HISTOPATHOLOGY: NON-NEOPLASTIC
Microscopic examination of the central and peripheral nervous system did not reveal any treatment-related alterations or pathology. There were no changes in either brain weight or length for male or female rats following 13 weeks of exposure to amyl acetate. There was a small, albeit statistically significant (P<0.05), decrease in brain width for female rats in the 600 ppm group (2.9% decrease compared to control) that was not attributed to treatment or considered toxicologically significant based on the small magnitude of the change, the lack of a dose response and the lack of corroborative histopathological findings. No changes in male brain width were observed in the study.

Effect levels

Dose descriptor:
NOEL
Remarks:
neurotoxicity
Effect level:
>= 6 400 mg/m³ air (nominal)
Based on:
test mat.
Sex:
male/female
Basis for effect level:
other: lack of evidence of persistent or delayed effects on nervous system function or structure (corresponds to 1200 ppm, highest dose tested)

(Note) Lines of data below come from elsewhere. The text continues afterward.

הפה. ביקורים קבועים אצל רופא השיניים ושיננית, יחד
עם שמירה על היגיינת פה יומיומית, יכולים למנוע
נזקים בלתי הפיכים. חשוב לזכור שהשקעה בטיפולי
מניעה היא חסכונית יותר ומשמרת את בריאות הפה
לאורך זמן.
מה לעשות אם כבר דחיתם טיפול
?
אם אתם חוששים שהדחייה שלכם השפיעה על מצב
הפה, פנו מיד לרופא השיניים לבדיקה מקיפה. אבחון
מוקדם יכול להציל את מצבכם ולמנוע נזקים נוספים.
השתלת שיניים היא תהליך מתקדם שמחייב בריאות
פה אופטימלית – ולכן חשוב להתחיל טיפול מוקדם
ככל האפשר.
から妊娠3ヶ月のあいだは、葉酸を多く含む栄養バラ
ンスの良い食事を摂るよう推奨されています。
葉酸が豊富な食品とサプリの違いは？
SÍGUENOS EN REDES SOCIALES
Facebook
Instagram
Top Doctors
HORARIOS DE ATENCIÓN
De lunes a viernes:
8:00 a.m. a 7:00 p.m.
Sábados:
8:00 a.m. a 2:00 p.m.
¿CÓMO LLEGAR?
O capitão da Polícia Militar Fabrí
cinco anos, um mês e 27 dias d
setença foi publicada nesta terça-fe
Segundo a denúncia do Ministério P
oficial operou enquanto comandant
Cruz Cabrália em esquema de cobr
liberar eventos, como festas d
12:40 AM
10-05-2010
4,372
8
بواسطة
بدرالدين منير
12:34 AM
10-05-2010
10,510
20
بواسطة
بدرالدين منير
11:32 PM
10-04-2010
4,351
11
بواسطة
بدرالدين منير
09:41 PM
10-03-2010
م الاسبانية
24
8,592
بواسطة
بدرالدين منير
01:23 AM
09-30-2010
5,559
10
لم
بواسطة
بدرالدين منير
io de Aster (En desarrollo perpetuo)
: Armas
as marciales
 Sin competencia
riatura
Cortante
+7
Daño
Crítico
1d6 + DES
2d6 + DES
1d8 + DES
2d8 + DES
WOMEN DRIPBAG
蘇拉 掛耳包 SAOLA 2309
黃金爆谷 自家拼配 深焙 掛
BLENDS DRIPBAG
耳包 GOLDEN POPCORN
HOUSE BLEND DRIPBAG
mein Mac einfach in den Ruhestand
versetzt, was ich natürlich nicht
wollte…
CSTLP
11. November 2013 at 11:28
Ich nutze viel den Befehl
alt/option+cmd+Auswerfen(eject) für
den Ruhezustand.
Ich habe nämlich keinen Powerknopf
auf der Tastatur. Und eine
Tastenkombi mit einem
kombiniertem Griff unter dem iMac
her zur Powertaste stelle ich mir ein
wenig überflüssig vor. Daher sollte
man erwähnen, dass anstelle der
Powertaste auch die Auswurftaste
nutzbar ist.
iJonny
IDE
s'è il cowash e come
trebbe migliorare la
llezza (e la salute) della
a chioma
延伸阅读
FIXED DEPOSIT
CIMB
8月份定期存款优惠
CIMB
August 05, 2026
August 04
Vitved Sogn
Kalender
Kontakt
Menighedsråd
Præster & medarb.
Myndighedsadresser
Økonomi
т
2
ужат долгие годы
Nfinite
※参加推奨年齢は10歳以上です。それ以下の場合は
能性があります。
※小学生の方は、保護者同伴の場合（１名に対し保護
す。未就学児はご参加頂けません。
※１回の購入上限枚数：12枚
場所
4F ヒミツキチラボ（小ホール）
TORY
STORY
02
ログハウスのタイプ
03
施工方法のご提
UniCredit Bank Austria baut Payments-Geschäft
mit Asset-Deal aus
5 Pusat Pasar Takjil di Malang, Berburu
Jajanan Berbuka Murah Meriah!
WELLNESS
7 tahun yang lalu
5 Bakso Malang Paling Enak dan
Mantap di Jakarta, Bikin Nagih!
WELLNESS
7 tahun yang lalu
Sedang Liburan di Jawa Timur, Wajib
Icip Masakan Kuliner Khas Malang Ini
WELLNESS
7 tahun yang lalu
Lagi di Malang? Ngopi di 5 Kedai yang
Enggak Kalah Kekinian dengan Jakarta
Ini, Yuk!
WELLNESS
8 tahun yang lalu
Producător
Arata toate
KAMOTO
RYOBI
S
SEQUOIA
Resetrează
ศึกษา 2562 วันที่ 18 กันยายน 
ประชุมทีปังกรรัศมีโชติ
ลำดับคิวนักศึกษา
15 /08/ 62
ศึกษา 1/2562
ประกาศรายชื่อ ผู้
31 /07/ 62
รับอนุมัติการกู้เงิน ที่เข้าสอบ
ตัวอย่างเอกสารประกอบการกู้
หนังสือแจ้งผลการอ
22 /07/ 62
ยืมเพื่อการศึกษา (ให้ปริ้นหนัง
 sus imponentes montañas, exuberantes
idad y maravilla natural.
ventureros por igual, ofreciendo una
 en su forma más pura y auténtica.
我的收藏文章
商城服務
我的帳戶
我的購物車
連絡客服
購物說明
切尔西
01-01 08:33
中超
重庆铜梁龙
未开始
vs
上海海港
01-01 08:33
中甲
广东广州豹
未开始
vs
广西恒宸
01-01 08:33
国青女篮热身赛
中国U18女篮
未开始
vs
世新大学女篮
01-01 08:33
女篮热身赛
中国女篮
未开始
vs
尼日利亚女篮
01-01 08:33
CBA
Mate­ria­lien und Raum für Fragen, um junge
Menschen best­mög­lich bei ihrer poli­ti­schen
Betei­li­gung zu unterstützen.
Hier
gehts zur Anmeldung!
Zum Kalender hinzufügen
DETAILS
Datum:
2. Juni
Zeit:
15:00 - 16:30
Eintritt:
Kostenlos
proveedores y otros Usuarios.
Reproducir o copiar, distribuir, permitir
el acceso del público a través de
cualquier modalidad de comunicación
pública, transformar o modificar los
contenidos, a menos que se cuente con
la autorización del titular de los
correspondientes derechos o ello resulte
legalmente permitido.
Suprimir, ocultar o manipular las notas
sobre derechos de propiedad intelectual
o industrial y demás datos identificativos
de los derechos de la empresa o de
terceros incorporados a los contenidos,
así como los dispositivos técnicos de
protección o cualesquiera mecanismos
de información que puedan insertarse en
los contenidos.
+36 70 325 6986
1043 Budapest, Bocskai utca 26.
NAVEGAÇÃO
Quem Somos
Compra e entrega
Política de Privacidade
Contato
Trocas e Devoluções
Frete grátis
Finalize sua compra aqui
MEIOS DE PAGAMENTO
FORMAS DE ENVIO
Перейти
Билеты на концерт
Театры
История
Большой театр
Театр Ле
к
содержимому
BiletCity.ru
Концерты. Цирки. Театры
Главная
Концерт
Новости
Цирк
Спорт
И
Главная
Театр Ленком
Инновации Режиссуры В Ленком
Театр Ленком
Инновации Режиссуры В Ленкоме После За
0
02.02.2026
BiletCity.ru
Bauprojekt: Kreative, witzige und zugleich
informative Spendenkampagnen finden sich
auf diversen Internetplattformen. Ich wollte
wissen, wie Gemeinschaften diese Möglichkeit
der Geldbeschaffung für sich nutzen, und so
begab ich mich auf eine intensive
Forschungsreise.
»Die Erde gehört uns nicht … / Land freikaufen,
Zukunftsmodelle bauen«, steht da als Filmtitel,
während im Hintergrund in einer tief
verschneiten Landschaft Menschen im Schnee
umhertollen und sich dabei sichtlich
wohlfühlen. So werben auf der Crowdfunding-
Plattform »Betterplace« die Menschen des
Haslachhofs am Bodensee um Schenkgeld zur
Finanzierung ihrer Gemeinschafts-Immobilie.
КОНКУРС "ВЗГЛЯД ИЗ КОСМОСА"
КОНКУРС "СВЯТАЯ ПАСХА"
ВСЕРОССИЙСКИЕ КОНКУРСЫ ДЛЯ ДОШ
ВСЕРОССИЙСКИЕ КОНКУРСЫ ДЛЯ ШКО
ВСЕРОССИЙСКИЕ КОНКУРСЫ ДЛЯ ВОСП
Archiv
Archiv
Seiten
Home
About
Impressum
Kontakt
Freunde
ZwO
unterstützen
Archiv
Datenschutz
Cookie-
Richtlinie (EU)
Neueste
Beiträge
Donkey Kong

Target system / organ toxicity

Critical effects observed:
not specified

Applicant's summary and conclusion

Conclusions:
Transient, subtle decreases in general activity level during the 6-h exposure period were noted for animals in the 600 and 1200 ppm groups during the first 2 weeks of the study. The no-observed-effect level (NOEL) for subchronic neurotoxicity in this study was at least 1200 ppm amyl acetate vapor, based on the lack of evidence of persistent or delayed effects on nervous system function or structure following repeated exposure.
Executive summary:

An inhalation toxicity study was conducted with rats to examine the potential for amyl acetate vapor to produce alterations in nervous system structure and function following repeated exposure. The study was performed as part of a USEPA Toxic Substances Control Act (TSCA) Section 4e Enforceable Consent Agreement for amyl acetate. Rats were exposed to amyl acetate vapor at concentrations of 0, 300, 600 or 1200 ppm, 6 h per day, 4 or 5 days per week, for at least 65 exposures. Treatment groups consisted of 15 rats per gender for the control and 1200 ppm groups and 10 rats per gender for the 300 and 600 ppm groups. Evaluations included clinical observations before, during and after each exposure, weekly detailed clinical examinations, weekly body weight and food consumption measurements and monthly functional observational battery and motor activity measurements conducted on non-exposure days. Neuropathology examination of the central and peripheral nervous system was performed at the end of the study. Exposure to amyl acetate did not result in overt clinical signs of toxicity or changes in body weight or food consumption. Transient, subtle decreases in general activity level during the 6-h exposure period were noted for animals in the 600 and 1200 ppm groups during the first 2 weeks of the study. Functional observational battery evaluations, automated motor activity measurements and neuroanatomy were unaffected by exposure. The no observed-effect level (NOEL) for subchronic neurotoxicity for this study was at least 1200 ppm, which is greater than an order of magnitude above the occupational threshold limit value (8-h, time-weighted average) for amyl acetate (100 ppm).